The Corporation is formed upon Non Stock basis.
If formed on a nonstock basis, the description and value of its real property assets are none
The description and value of its personal property assets are none
The corporation is to be financed under the following general plan:
The corporation will be financed by contributions, gifts, grants, donations, bequests, devises, benefactors, other voluntary transfers of property, and the income generated therefrom.
The Corporation is formed on a Membership basis.
The street address of the registered office of the corporation and the name of the resident agent at the registered office (P.O. Boxes are not acceptable):
- Agent Name: BRADLEY P CZERNIAK
- Street Address: 1428 MARK AVE, LINCOLN PARK, MI 48146
- Registered Office Mailing Address: 1428 MARK AVE, LINCOLN PARK, MI 48146
The name(s) and address(es) of the incorporator(s) is (are) as follows:
|Name||Residence or Business Address|
|BRADLEY P CZERNIAK||1428 MARK AVE, LINCOLN PARK, MI 48146 USA|
PROHIBITION OF ACTIVITIES NOT IN FURTHERANCE OF TAX-EXEMPT PURPOSES
NO PART OF THE NET EARNINGS OF THE CORPORATION SHALL INURE TO THE BENEFIT OF, OR BE DISTRIBUTABLE TO ITS MEMBERS, TRUSTEES, OFFICERS, OR OTHER PRIVATE PERSONS, EXCEPT THAT THE CORPORATION SHALL BE AUTHORIZED AND EMPOWERED TO PAY REASONABLE COMPENSATION FOR SERVICES RENDERED AND TO MAKE PAYMENTS AND DISTRIBUTIONS IN FURTHERANCE OF THE PURPOSES DESCRIBED IN SECTION 501(C)(3). NO SUBSTANTIAL PART OF THE ACTIVITIES OF THE CORPORATION SHALL BE THE CARRYING ON OF PROPAGANDA, OR OTHERWISE ATTEMPTING TO INFLUENCE LEGISLATION, AND THE CORPORATION SHALL NOT PARTICIPATE IN, OR INTERVENE IN (INCLUDING THE PUBLISHING OR DISTRIBUTION OF STATEMENTS) ANY POLITICAL CAMPAIGN ON BEHALF OF OR IN OPPOSITION TO ANY CANDIDATE FOR PUBLIC OFFICE. NOTWITHSTANDING ANY OTHER PROVISION OF THESE ARTICLES, THE CORPORATION SHALL NOT CARRY ON ANY OTHER ACTIVITIES NOT PERMITTED TO BE CARRIED ON (A) BY A CORPORATION EXEMPT FROM FEDERAL INCOME TAX UNDER SECTION 501(C)(3) OF THE INTERNAL REVENUE CODE, OR THE CORRESPONDING SECTION OF ANY FUTURE FEDERAL TAX CODE, OR (B) BY A CORPORATION, CONTRIBUTIONS TO WHICH ARE DEDUCTIBLE UNDER SECTION 170(C)(2) OF THE INTERNAL REVENUE CODE, OR THE CORRESPONDING SECTION OF ANY FUTURE FEDERAL TAX CODE.
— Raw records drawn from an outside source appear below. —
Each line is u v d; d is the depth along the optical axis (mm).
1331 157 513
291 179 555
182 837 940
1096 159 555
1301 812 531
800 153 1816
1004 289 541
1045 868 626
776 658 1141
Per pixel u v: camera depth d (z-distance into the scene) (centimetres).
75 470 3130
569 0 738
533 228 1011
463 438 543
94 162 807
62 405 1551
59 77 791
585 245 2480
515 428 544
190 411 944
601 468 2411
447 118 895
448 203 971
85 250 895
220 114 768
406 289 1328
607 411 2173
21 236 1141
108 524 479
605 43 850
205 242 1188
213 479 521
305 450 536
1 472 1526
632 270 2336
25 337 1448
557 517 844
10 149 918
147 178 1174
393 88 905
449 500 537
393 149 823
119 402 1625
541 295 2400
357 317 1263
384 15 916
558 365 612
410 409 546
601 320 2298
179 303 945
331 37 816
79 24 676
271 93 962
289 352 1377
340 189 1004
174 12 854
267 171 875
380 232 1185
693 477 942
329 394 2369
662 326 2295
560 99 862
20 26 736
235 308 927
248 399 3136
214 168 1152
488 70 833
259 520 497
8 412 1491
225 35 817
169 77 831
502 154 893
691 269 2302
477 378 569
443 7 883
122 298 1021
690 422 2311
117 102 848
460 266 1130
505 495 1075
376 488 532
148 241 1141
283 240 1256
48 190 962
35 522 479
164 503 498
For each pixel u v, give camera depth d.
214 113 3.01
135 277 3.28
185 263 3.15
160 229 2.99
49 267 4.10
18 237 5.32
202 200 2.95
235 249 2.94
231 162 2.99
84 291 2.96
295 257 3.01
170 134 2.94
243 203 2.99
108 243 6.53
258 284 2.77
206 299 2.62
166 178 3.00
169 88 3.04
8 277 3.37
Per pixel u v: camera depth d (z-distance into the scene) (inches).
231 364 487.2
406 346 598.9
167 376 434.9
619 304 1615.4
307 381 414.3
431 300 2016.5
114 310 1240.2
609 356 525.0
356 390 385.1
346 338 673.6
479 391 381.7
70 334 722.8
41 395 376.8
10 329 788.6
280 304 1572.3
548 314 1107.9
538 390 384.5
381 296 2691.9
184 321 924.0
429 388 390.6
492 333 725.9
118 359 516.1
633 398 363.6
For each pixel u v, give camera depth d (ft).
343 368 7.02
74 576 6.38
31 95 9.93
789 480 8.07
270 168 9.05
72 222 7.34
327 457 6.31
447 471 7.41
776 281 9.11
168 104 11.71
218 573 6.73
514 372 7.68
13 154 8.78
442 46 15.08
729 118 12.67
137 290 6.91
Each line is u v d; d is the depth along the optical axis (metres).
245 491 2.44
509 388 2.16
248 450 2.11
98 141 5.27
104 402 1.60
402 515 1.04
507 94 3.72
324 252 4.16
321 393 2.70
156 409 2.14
UPON THE DISSOLUTION OF THIS CORPORATION, ASSETS SHALL BE DISTRIBUTED FOR ONE OR MORE EXEMPT PURPOSES WITHIN THE MEANING OF SECTION 501(C)(3) OF THE INTERNAL REVENUE CODE, OR CORRESPONDING SECTION OF ANY FUTURE FEDERAL TAX CODE, OR SHALL BE DISTRIBUTED TO THE FEDERAL GOVERNMENT, OR TO A STATE OR LOCAL GOVERNMENT, FOR A PUBLIC PURPOSE.